(Consecutive indoor room images)

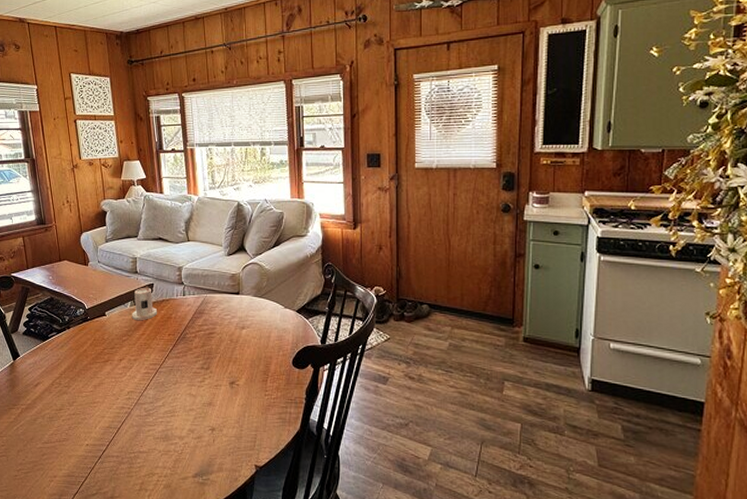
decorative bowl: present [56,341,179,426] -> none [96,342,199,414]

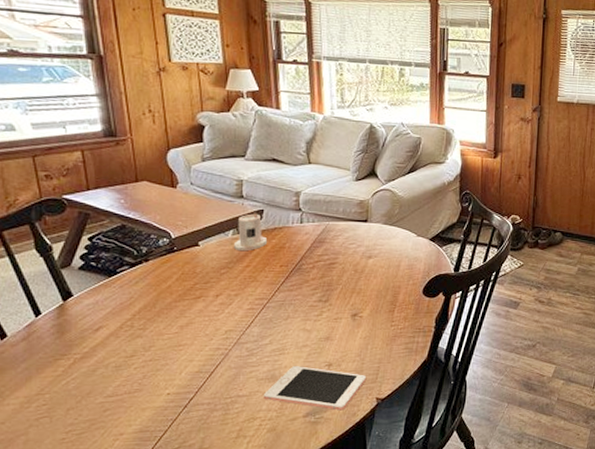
cell phone: none [159,428,246,475] -> present [263,366,367,411]

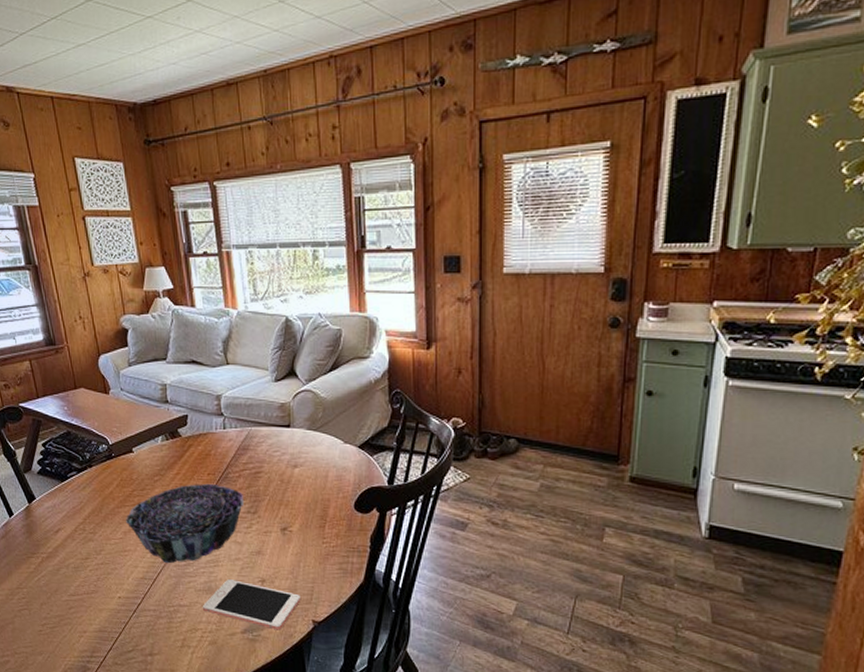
decorative bowl: none [183,274,317,355] -> present [125,483,245,564]
candle: present [233,212,268,250] -> none [163,417,194,457]

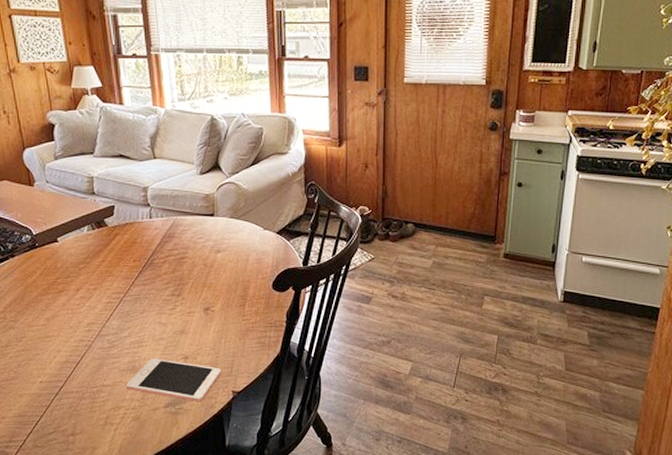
decorative bowl: present [125,483,245,564] -> none [48,269,169,347]

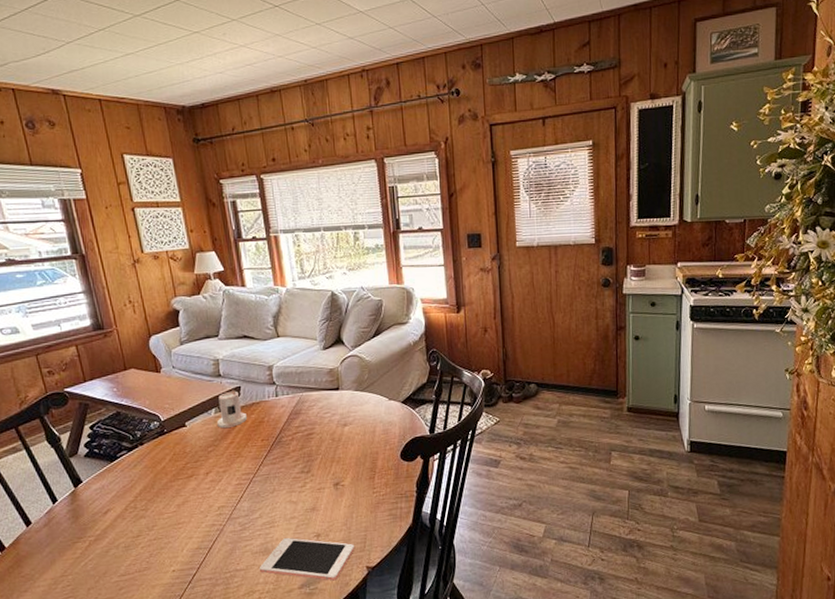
candle: none [88,208,121,246] -> present [216,389,248,428]

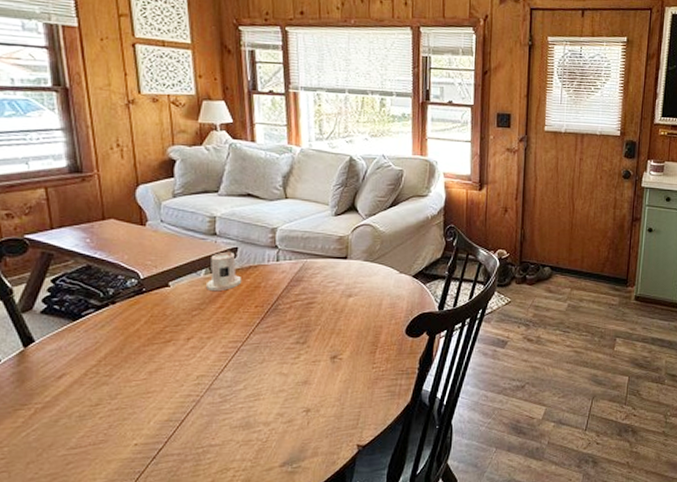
cell phone: present [259,538,355,581] -> none [236,412,347,459]

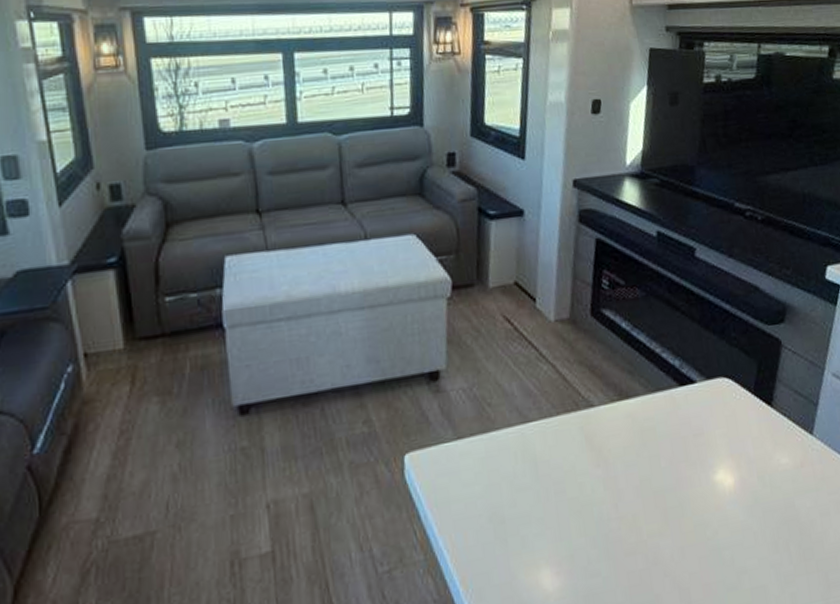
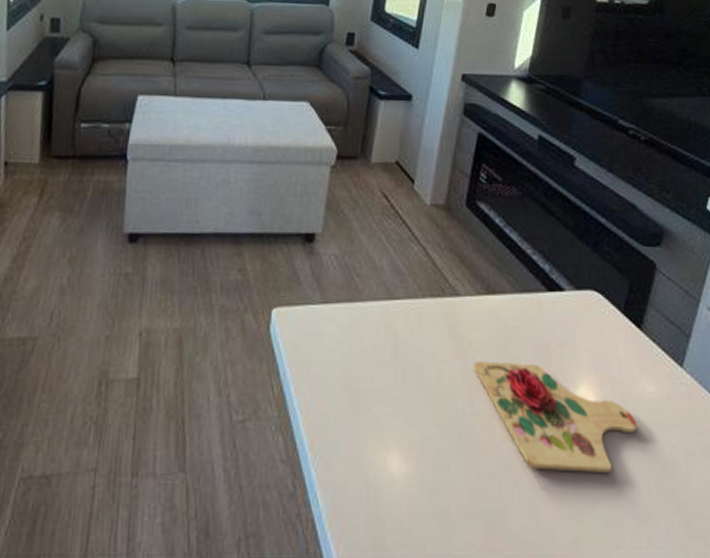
cutting board: none [613,459,775,557] -> present [473,361,637,472]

▸ Work request
With the string "cell" as the key, filter the data above and show the lines that match.

▸ Response to this exercise
cell phone: none [159,428,246,475] -> present [263,366,367,411]
cell phone: present [259,538,355,581] -> none [236,412,347,459]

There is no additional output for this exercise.